Venezuela President Takes Guyana Border Dispute to U.N. Chief

W460

Venezuelan President Nicolas Maduro has gone to New York to meet with U.N. chief Ban Ki-moon over his country's escalating border dispute with Guyana, his foreign minister said late Monday.

Maduro will "defend the rights of Venezuela" and "defend the country from aggression by the new government of Guyana," Foreign Minister Delcy Rodriguez said. 

A border dispute stretching back decades between the two south American neighbors has escalated in recent months, after Caracas made a new claim over coastal waters where Exxon Mobil recently announced an important oil find.

Caracas issued a decree May 27 laying claim to waters off the Essequibo, a disputed territory that borders Venezuela and encompasses more than half of Guyana.

The Venezuelan action came less than a month after Exxon Mobil said it had made a "significant" discovery in an offshore concession granted by Guyana.

Last week, Guyana's President David Granger warned that Venezuela's border claim was a threat to his small country's survival.

"This is too much to bear for a country with fewer than a million people," he said while visiting Washington.
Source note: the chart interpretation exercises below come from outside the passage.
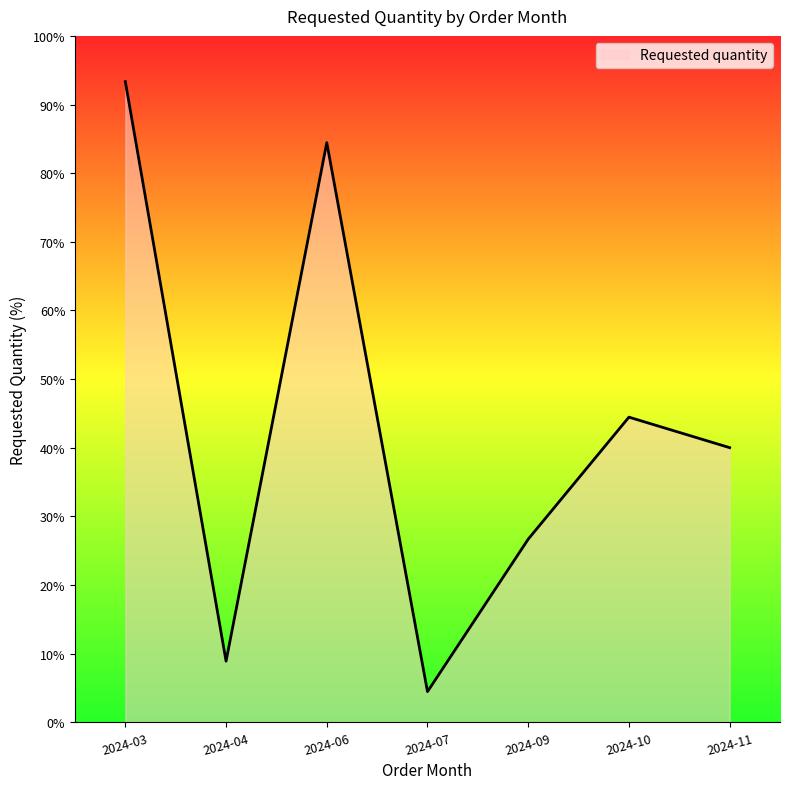

Rank the categories by value from lowest to highest.

2024-07, 2024-04, 2024-09, 2024-11, 2024-10, 2024-06, 2024-03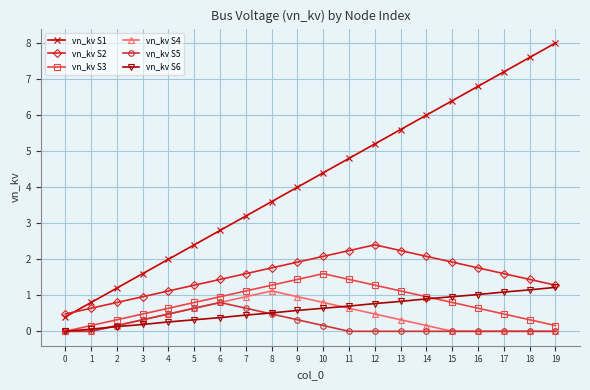

What is the difference between the second highest and second lowest values in the vn_kv S4 series?

1.0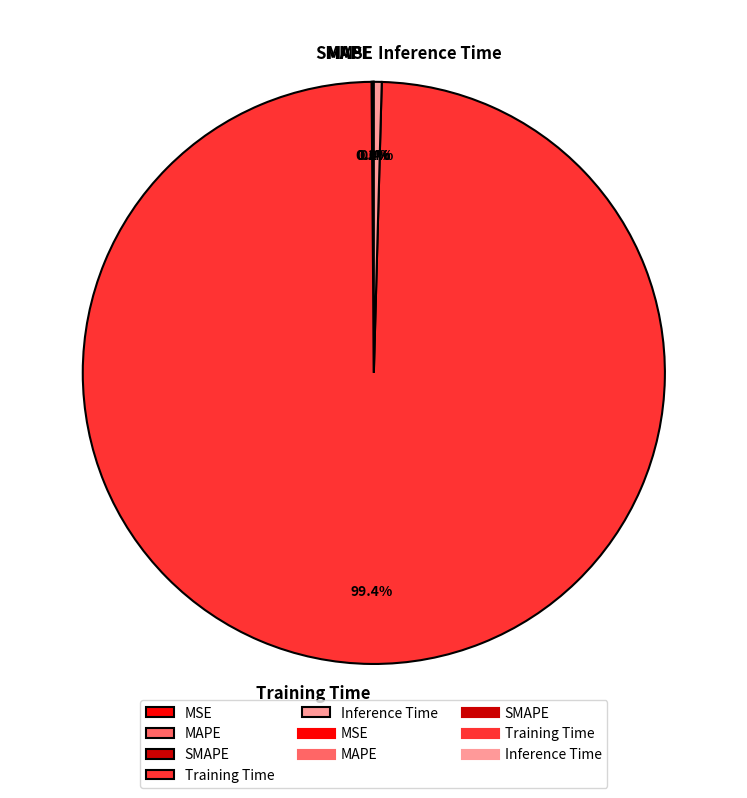

To the nearest percent, what percentage of the pie is Training Time?

99%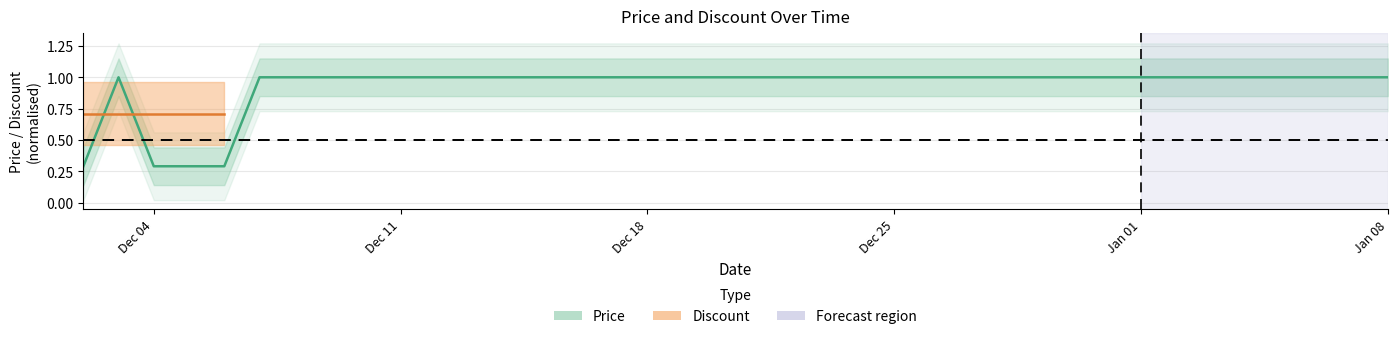

Is it true that the value at 2023-12-12 is 1.0?

True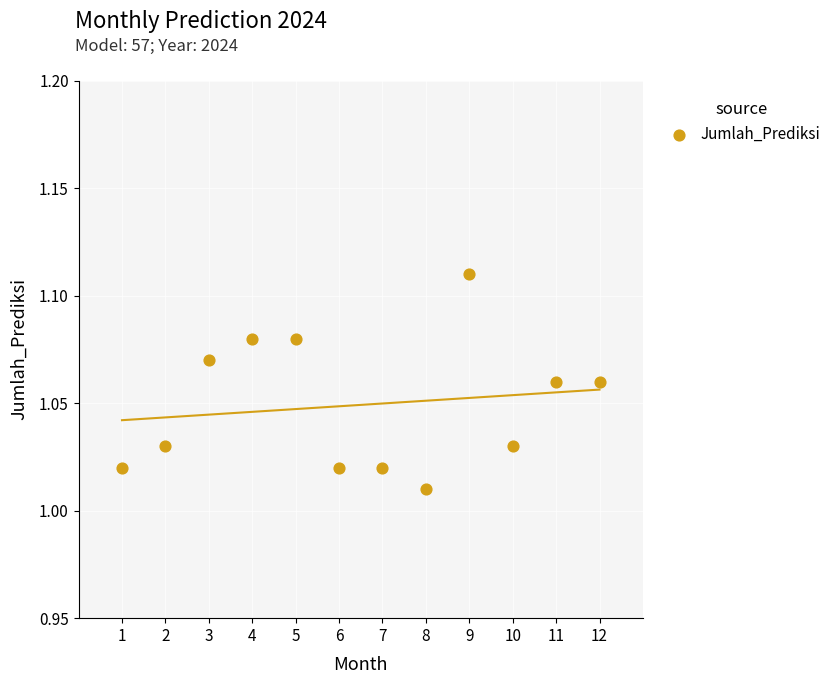

What is the average X value?

6.5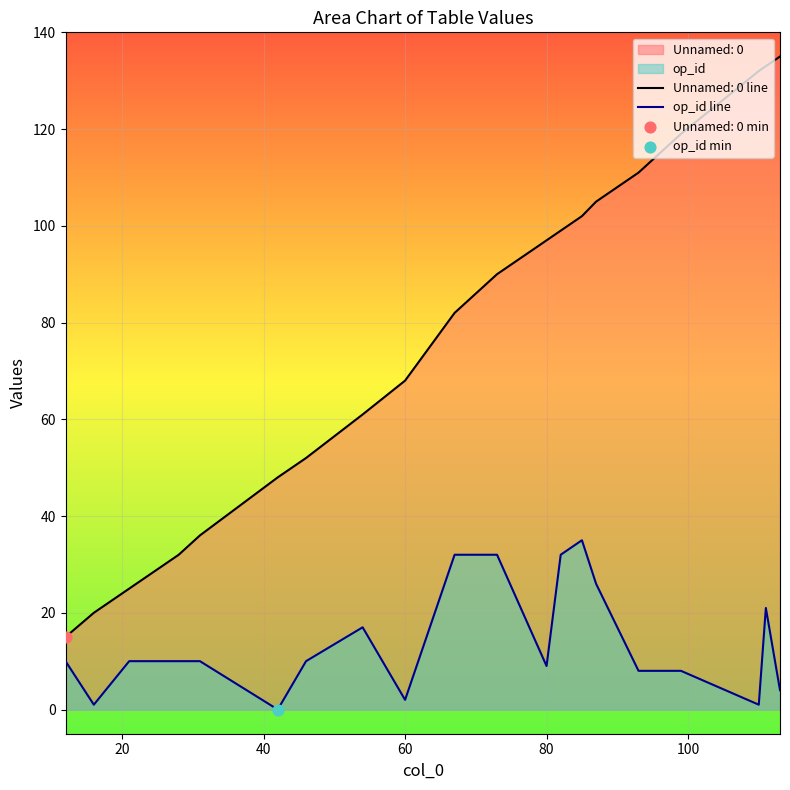

Which series has the widest spread of values?

Unnamed: 0 line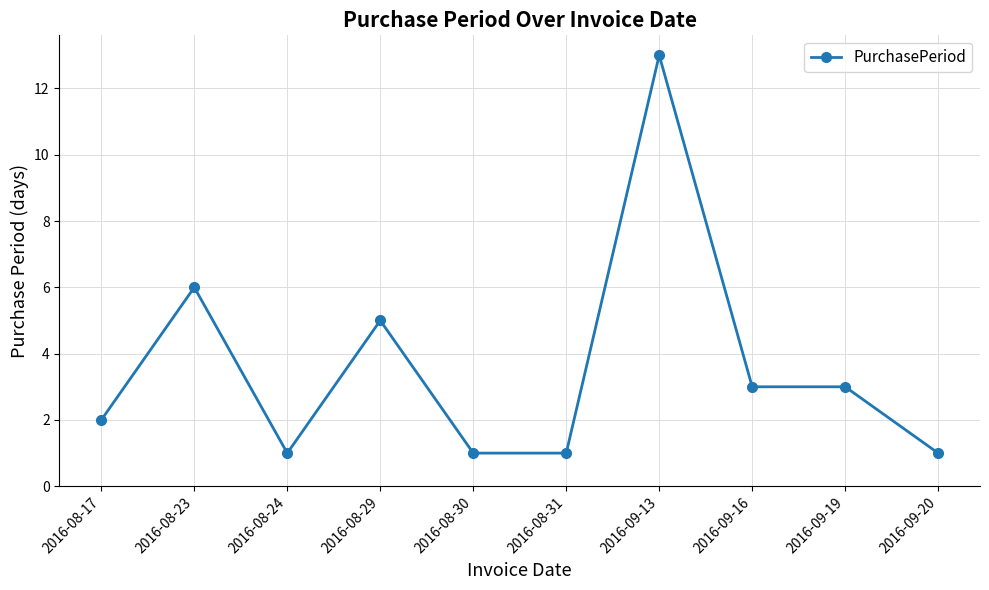

How many data points does each series have?

10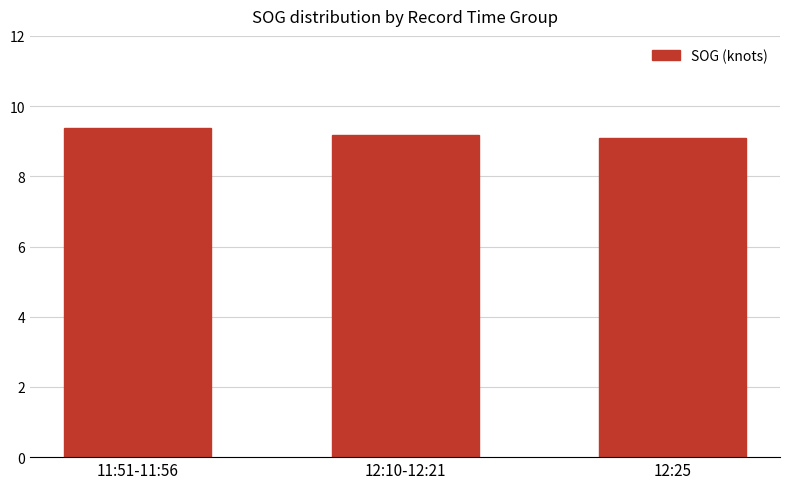

What is the sum of the values at 12:10-12:21 and 12:25?

18.3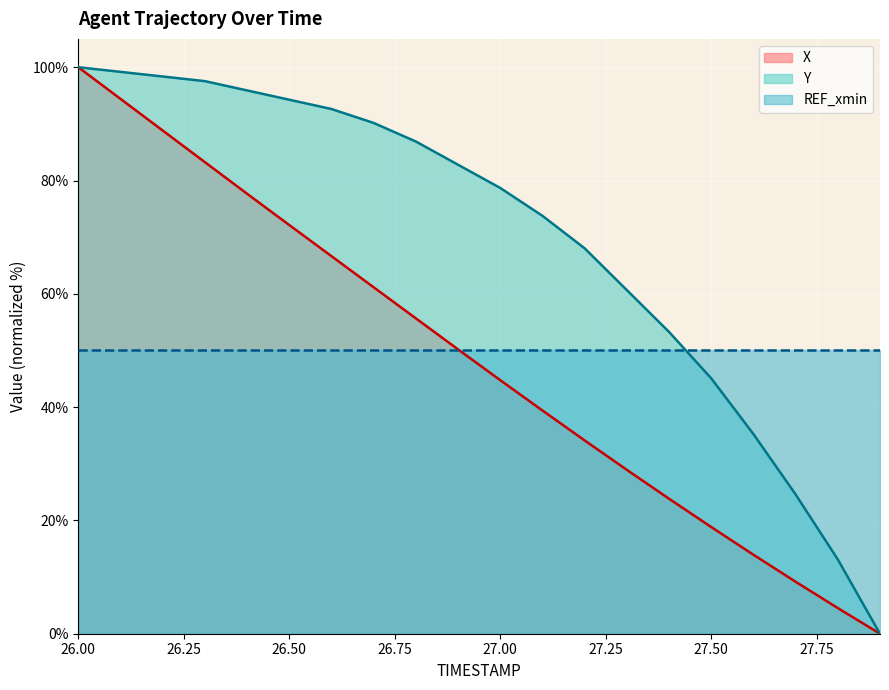

What is the value of the Y point at the 18th from the left?

24.6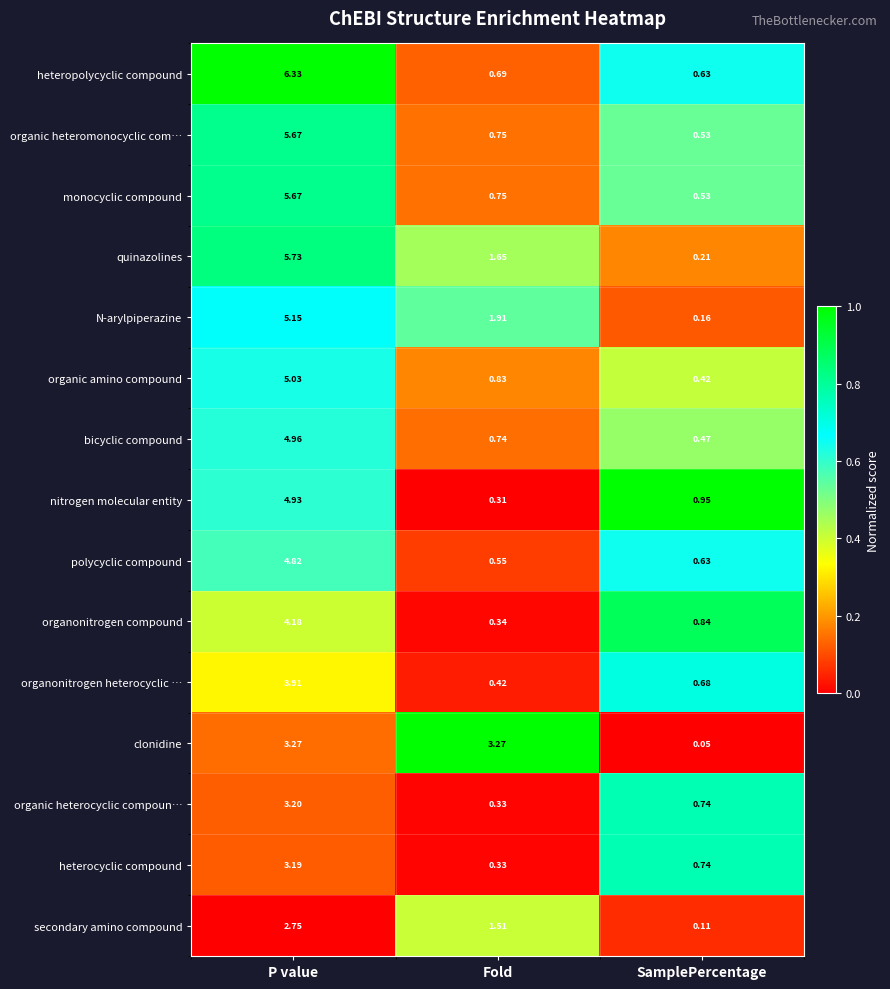

Which label corresponds to the largest value in the chart?

P value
Maduro has blamed American interests including the Exxon Mobil oil company for exacerbating the dispute. He recently recalled Venezuela's ambassador to Guyana.

Guyana, a former British colony, maintains that the land boundary between it and Venezuela was settled in 1899 by a court of arbitration.

But Venezuela has never recognized the line, and the dispute has simmered ever since, extending in recent years to maritime rights off the disputed area.